Stored items from a collection:
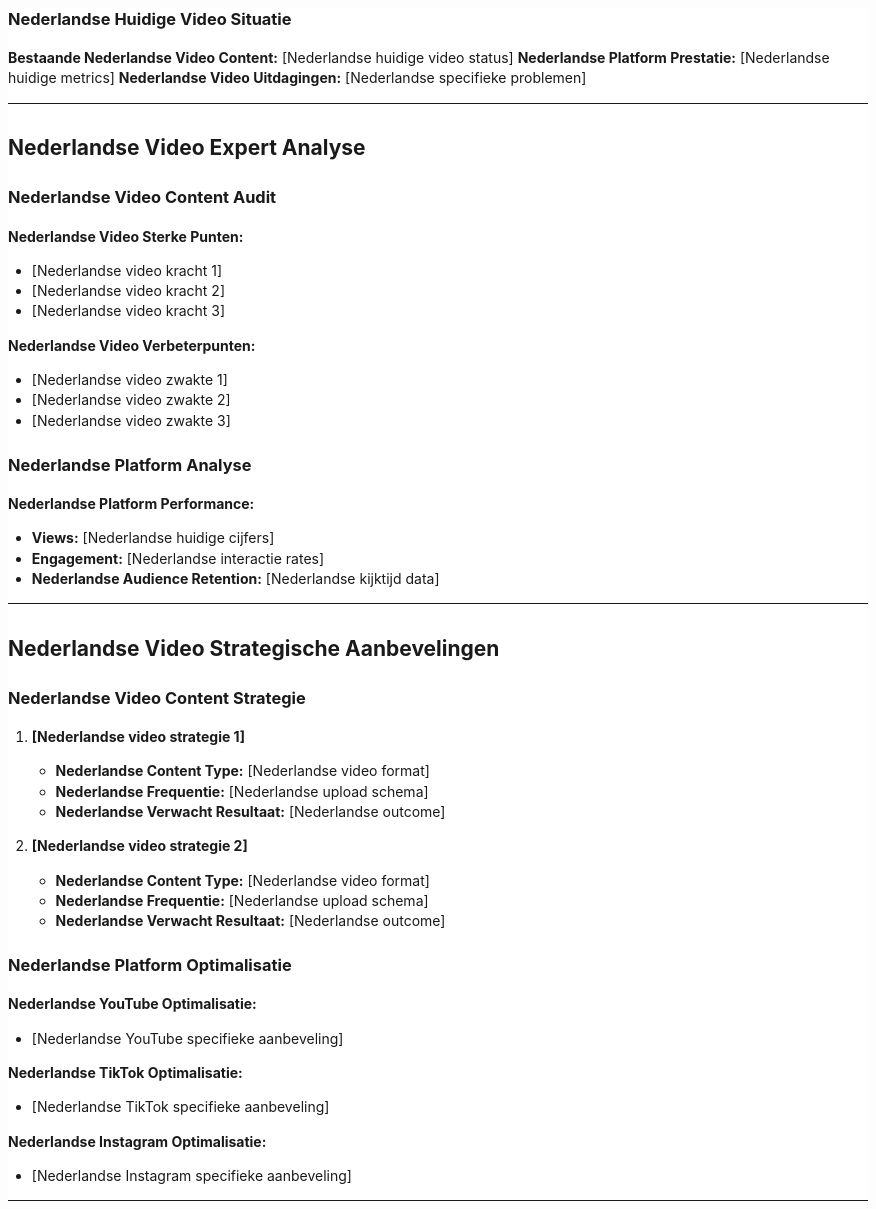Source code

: ### Nederlandse Huidige Video Situatie
**Bestaande Nederlandse Video Content:** [Nederlandse huidige video status]
**Nederlandse Platform Prestatie:** [Nederlandse huidige metrics]
**Nederlandse Video Uitdagingen:** [Nederlandse specifieke problemen]

---

## Nederlandse Video Expert Analyse

### Nederlandse Video Content Audit
**Nederlandse Video Sterke Punten:**
- [Nederlandse video kracht 1]
- [Nederlandse video kracht 2]
- [Nederlandse video kracht 3]

**Nederlandse Video Verbeterpunten:**
- [Nederlandse video zwakte 1]
- [Nederlandse video zwakte 2]
- [Nederlandse video zwakte 3]

### Nederlandse Platform Analyse
**Nederlandse Platform Performance:**
- **Views:** [Nederlandse huidige cijfers]
- **Engagement:** [Nederlandse interactie rates]
- **Nederlandse Audience Retention:** [Nederlandse kijktijd data]

---

## Nederlandse Video Strategische Aanbevelingen

### Nederlandse Video Content Strategie
1. **[Nederlandse video strategie 1]**
   - **Nederlandse Content Type:** [Nederlandse video format]
   - **Nederlandse Frequentie:** [Nederlandse upload schema]
   - **Nederlandse Verwacht Resultaat:** [Nederlandse outcome]

2. **[Nederlandse video strategie 2]**
   - **Nederlandse Content Type:** [Nederlandse video format]
   - **Nederlandse Frequentie:** [Nederlandse upload schema]
   - **Nederlandse Verwacht Resultaat:** [Nederlandse outcome]

### Nederlandse Platform Optimalisatie
**Nederlandse YouTube Optimalisatie:**
- [Nederlandse YouTube specifieke aanbeveling]

**Nederlandse TikTok Optimalisatie:**
- [Nederlandse TikTok specifieke aanbeveling]

**Nederlandse Instagram Optimalisatie:**
- [Nederlandse Instagram specifieke aanbeveling]

---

-- Directions --
Starting with the line that contains "- [Nederlandse video zwakte 2]", return every line through the last one of the records, exactly as written.

-- Response to this exercise --
- [Nederlandse video zwakte 2]
- [Nederlandse video zwakte 3]

### Nederlandse Platform Analyse
**Nederlandse Platform Performance:**
- **Views:** [Nederlandse huidige cijfers]
- **Engagement:** [Nederlandse interactie rates]
- **Nederlandse Audience Retention:** [Nederlandse kijktijd data]

---

## Nederlandse Video Strategische Aanbevelingen

### Nederlandse Video Content Strategie
1. **[Nederlandse video strategie 1]**
   - **Nederlandse Content Type:** [Nederlandse video format]
   - **Nederlandse Frequentie:** [Nederlandse upload schema]
   - **Nederlandse Verwacht Resultaat:** [Nederlandse outcome]

2. **[Nederlandse video strategie 2]**
   - **Nederlandse Content Type:** [Nederlandse video format]
   - **Nederlandse Frequentie:** [Nederlandse upload schema]
   - **Nederlandse Verwacht Resultaat:** [Nederlandse outcome]

### Nederlandse Platform Optimalisatie
**Nederlandse YouTube Optimalisatie:**
- [Nederlandse YouTube specifieke aanbeveling]

**Nederlandse TikTok Optimalisatie:**
- [Nederlandse TikTok specifieke aanbeveling]

**Nederlandse Instagram Optimalisatie:**
- [Nederlandse Instagram specifieke aanbeveling]

---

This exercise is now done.